Mohon tunggu...
Jilal Mardhani
Jilal Mardhani Mohon Tunggu... Administrasi - Pemerhati

“Dalam kehidupan ini, selalu ada hal-hal masa lampau yang perlu kita ikhlaskan kepergiannya.”

Selanjutnya

Tutup

Humaniora

Dialektika Penistaan

11 November 2016   13:27 Diperbarui: 11 November 2016   13:37 78
+
Laporkan Konten
Laporkan Akun
Kompasiana adalah platform blog. Konten ini menjadi tanggung jawab bloger dan tidak mewakili pandangan redaksi Kompas.
Lihat foto
Humaniora. Sumber ilustrasi: PEXELS/San Fermin Pamplona

Seandainya, sila pertama Pancasila bukan 'Ketuhanan yang Maha Esa', tapi 'Bhinneka Tunggal Ika', apakah kita tetap gaduh mempersoalkan penistaan agama seperti sekarang ini?
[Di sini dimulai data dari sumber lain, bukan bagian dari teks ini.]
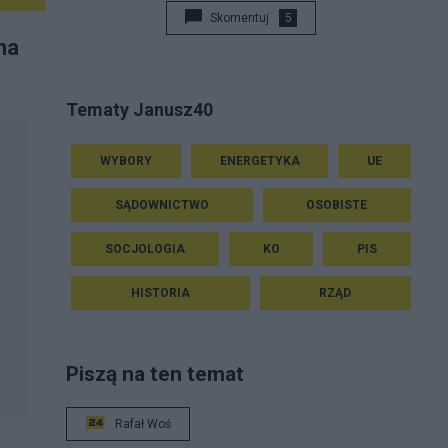
Skomentuj
5
na
Tematy Janusz40
WYBORY
ENERGETYKA
UE
SĄDOWNICTWO
OSOBISTE
SOCJOLOGIA
KO
PIS
HISTORIA
RZĄD
Piszą na ten temat
Rafał Woś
Seandainya demikian, mungkinkah kemajemukan sungguh-sungguh merupakan sebuah keniscayaan bagi bangsa kita?

Sebab, sangat mungkin Ahok tak pernah terpeleset atau keseleo lidah menyebut kata-kata 'surat Al Maidah ayat 51' ketika berpidato di Kepulauan Seribu kemarin.

Mengapa?

Karena amat-sangat mungkin tak pernah ada pula yang mempropagandakan ajaran yang menafsirkan ayat Al Quran itu sebagai larangan memilih pemimpin yang Non Muslim bagi kalangan Muslim.

Mengapa?

Karena menyebar-luaskan pemahaman demikian --- menafsirkan ajaran yang mengedepankan exclusivity kelompok --- sama saja dengan menafikan kemajemukan itu sendiri. Tentulah sebagai sesuatu yang terlarang karena mengganggu keharmonisan masyarakat yang semestinya saling menghormati tanpa harus mengedepankan superioritas golongan. Jadi, protes keras dan tuntutan penistaan 'pluralisme' pasti sudah muncul, dan dasar-dasar hukum terkait telah lebih dulu membungkamnya sehingga tak mungkin lagi terlintas di benak Ahok ketika berbicara dengan masyarakat Kepulauan Seribu itu.

***

Lalu, mengapa sampai terfikir pengandaian sila pertama itu bukan 'Ketuhanan yang Maha Esa' tapi justru 'Bhinneka Tunggal Ika'?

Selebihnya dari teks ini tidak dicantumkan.